In order to achieve climate goals, a new understanding of the construction and operation of public buildings and infrastructurens is required. A changed strategy is needed for the decisions to be made between renewal of stock and new building – that of sufficiency in the building trade. This new sufficiency strategy will attach greater importance to the preservation and renewal of stock.
It must pay as much attention to this as to the expansion or new building of stock. Public buildings should always be planned and built to be multifunctional. The goal must be a maximisation of the usage hours in buildings. Public real estate properties can then also be operated and maintained by several actors simultaneously.
City of the future – city of people
Designing cities means not only changing mobility or constructing buildings. Cities are habitats for generations. We orient ourselves to the needs of the people that live in them. The future of the city is a city for people. This is what is special about the city. This is what defines the city.

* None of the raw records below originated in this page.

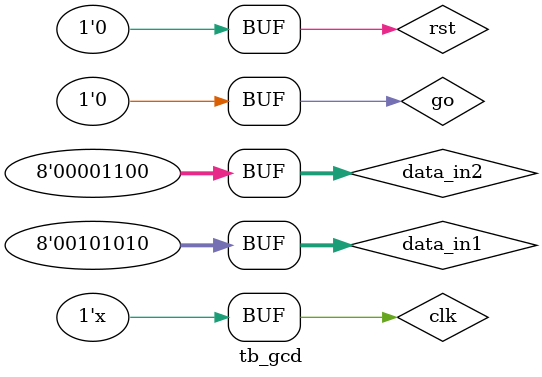
<source format=v>
`timescale 1ns / 1ps

module tb_gcd;

reg clk,rst,go;
reg [7:0] data_in1,data_in2;
wire [7:0] out;
wire done,output_en;
wire [3:0] ps, ns;

top_design uut(clk,rst,go,data_in1,data_in2,out,done,ps,ns,output_en);

initial begin
data_in1=8'd42; data_in2=8'd12;clk=0;
#10;
rst=1;
#20;
rst=0;
#25;
go=1;
#130
go=0;

end



always #55 clk=~clk;   
endmodule

</source>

Helmut Dedy has been the chief managing director of the Deutscher Städtetag (German Association of Cities) and managing director of the associations of cities of North Rhine-Westphalia, Berlin and Cologne since 1 June 2016. The jurist was, among other things, the deputy chief managing director of the Deutscher Städte- und Gemeindebund (German Association of Cities and Municipalities), Berlin from 1998 to 2011 and simultaneously the department head for finance and municipal economy. From 2012 to 2016, Helmut Dedy was the permanent deputy of the chief managing director of the Deutscher Städtetag, as well as of the managing director of the associations of cities of North Rhine-Westphalia, Berlin and Cologne. Born in Duisburg, Dedy founded the "Abwasserberatung NRW e.V." (Waste water advisory council) in Düsseldorf.